WHAT IS NEEDED
Your job is to return every line of the listing holding the string "middle".

TASK DATA
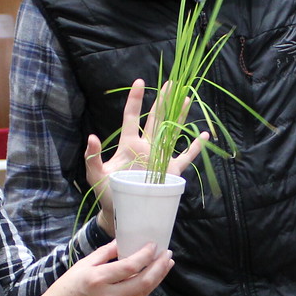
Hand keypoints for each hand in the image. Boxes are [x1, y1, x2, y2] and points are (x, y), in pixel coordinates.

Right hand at [20, 240, 174, 295]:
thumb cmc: (63, 290)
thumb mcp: (80, 266)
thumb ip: (103, 254)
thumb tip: (122, 242)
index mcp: (97, 279)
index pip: (130, 266)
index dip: (146, 255)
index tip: (154, 245)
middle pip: (143, 282)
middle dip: (159, 267)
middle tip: (168, 255)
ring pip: (143, 293)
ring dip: (157, 278)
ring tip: (165, 265)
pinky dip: (144, 289)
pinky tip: (150, 279)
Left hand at [84, 79, 209, 234]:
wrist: (120, 212)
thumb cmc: (106, 192)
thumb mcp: (95, 174)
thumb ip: (92, 156)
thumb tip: (92, 137)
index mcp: (128, 144)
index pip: (132, 117)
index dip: (135, 100)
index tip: (139, 82)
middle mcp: (146, 147)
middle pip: (156, 118)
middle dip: (162, 101)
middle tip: (170, 83)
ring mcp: (159, 158)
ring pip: (171, 131)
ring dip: (179, 116)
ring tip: (187, 98)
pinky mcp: (170, 172)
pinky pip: (185, 156)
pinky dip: (195, 147)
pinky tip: (204, 135)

EXERCISE RESULT
middle pip: (143, 282)
middle dip: (159, 267)
middle tip: (168, 255)
middle mcp: (146, 147)
middle pip: (156, 118)
middle dip: (162, 101)
middle tip: (170, 83)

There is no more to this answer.